_EXERCISE REQUIREMENTS_:
Copy out the lines of the listing below word for word, starting with its first line and going on through the line with "genus: Sapium", that line included.

---+---

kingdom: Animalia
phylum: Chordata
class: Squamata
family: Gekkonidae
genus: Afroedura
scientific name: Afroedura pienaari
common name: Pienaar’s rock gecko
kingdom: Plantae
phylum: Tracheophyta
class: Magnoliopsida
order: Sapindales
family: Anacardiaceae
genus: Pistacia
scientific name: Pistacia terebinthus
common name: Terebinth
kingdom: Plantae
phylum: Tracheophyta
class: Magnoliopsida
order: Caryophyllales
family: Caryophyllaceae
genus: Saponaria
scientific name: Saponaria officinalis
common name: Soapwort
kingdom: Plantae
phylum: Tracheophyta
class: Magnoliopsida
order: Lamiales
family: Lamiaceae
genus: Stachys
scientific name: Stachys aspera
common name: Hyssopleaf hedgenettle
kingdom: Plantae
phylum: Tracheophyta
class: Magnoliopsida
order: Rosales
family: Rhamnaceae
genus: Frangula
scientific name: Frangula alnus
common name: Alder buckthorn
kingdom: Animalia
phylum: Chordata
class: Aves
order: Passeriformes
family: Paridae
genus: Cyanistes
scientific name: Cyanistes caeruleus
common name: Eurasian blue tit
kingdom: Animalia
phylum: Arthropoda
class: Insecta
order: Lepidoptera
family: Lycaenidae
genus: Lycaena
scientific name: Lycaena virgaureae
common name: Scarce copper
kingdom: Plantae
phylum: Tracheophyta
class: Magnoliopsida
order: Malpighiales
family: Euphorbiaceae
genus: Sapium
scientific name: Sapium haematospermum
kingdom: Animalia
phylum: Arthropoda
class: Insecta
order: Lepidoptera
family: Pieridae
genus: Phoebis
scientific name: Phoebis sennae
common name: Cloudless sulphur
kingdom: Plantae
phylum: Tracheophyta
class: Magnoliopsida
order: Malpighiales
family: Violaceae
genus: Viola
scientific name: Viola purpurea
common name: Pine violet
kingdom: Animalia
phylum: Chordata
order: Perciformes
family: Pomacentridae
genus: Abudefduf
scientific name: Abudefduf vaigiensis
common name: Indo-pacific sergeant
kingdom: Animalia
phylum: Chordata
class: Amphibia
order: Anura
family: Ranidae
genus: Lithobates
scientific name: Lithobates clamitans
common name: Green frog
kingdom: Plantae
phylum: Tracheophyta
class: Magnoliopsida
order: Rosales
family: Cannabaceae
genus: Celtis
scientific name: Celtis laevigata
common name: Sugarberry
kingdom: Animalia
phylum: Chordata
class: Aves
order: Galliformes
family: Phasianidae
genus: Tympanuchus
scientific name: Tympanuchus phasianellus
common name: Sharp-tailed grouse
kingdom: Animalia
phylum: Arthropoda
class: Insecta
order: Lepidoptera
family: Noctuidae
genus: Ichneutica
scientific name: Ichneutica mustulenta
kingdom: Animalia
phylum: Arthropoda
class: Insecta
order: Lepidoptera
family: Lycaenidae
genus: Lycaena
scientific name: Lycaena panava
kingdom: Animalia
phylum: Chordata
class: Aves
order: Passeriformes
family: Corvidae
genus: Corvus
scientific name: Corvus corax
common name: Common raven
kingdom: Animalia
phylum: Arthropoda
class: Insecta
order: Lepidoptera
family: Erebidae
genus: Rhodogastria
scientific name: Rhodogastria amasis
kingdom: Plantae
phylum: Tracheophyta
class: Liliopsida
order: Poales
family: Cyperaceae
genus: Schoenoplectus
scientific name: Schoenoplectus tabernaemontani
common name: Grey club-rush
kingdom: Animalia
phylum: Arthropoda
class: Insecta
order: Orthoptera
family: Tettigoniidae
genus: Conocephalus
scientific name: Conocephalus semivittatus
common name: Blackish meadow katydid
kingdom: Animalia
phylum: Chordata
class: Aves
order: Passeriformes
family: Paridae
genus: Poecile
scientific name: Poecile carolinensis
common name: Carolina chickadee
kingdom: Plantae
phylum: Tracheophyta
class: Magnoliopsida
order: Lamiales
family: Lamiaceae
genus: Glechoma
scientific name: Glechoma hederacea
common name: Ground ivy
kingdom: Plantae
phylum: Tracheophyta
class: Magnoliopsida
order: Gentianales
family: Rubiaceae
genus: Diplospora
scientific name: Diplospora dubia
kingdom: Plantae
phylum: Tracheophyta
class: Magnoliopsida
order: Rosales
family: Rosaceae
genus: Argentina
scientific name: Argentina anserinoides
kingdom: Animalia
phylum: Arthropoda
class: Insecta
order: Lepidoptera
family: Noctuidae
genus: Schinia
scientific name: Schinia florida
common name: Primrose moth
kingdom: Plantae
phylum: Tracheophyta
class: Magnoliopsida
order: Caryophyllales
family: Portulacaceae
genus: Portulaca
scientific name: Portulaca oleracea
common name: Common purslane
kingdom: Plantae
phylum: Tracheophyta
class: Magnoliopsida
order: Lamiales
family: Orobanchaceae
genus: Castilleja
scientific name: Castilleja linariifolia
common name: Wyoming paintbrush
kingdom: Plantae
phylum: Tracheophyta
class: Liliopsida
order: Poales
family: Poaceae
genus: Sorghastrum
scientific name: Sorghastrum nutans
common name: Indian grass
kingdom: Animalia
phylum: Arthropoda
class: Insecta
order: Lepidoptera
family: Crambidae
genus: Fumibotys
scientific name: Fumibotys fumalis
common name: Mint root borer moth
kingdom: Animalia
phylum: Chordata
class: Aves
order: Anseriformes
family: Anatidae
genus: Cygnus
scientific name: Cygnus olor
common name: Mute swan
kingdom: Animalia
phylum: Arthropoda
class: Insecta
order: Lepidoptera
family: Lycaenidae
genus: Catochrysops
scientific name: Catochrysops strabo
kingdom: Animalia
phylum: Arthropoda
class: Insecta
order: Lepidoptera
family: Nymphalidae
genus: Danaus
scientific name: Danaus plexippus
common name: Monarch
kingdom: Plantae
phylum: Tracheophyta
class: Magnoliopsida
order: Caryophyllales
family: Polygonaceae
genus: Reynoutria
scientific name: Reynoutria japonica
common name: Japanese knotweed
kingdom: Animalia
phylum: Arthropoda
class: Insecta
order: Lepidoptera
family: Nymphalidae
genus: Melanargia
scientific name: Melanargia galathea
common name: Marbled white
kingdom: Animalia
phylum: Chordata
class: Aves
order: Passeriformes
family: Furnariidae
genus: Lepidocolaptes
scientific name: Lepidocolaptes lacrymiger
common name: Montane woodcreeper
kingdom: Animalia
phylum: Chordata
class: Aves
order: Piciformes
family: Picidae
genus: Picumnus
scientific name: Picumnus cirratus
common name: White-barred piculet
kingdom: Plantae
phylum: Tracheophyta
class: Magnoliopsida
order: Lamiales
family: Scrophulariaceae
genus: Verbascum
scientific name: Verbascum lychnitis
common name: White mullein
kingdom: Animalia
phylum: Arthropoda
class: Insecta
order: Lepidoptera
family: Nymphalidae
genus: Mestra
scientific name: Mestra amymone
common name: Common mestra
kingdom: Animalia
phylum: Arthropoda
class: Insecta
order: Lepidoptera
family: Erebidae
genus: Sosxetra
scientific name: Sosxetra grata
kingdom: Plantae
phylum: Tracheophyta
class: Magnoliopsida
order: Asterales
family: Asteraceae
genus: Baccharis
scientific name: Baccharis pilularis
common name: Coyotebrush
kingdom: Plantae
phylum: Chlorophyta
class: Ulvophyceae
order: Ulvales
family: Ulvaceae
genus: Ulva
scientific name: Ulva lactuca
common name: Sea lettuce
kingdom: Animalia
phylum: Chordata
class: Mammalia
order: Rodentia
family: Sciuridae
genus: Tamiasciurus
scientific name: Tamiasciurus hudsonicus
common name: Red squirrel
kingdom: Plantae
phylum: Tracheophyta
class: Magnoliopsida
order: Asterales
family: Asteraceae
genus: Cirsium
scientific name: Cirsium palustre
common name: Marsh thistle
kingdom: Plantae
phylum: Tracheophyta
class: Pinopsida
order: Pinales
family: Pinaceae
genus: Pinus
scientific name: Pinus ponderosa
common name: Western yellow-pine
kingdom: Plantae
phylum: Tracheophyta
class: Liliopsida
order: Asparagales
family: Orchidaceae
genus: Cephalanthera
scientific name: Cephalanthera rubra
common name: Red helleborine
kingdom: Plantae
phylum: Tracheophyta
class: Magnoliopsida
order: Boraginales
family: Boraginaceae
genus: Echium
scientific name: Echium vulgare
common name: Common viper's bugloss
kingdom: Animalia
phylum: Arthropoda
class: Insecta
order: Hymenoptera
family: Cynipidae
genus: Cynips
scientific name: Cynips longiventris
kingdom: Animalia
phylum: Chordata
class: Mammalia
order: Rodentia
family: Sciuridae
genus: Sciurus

---+---

_THE ANSWER_:
kingdom: Animalia
phylum: Chordata
class: Squamata
family: Gekkonidae
genus: Afroedura
scientific name: Afroedura pienaari
common name: Pienaar’s rock gecko
kingdom: Plantae
phylum: Tracheophyta
class: Magnoliopsida
order: Sapindales
family: Anacardiaceae
genus: Pistacia
scientific name: Pistacia terebinthus
common name: Terebinth
kingdom: Plantae
phylum: Tracheophyta
class: Magnoliopsida
order: Caryophyllales
family: Caryophyllaceae
genus: Saponaria
scientific name: Saponaria officinalis
common name: Soapwort
kingdom: Plantae
phylum: Tracheophyta
class: Magnoliopsida
order: Lamiales
family: Lamiaceae
genus: Stachys
scientific name: Stachys aspera
common name: Hyssopleaf hedgenettle
kingdom: Plantae
phylum: Tracheophyta
class: Magnoliopsida
order: Rosales
family: Rhamnaceae
genus: Frangula
scientific name: Frangula alnus
common name: Alder buckthorn
kingdom: Animalia
phylum: Chordata
class: Aves
order: Passeriformes
family: Paridae
genus: Cyanistes
scientific name: Cyanistes caeruleus
common name: Eurasian blue tit
kingdom: Animalia
phylum: Arthropoda
class: Insecta
order: Lepidoptera
family: Lycaenidae
genus: Lycaena
scientific name: Lycaena virgaureae
common name: Scarce copper
kingdom: Plantae
phylum: Tracheophyta
class: Magnoliopsida
order: Malpighiales
family: Euphorbiaceae
genus: Sapium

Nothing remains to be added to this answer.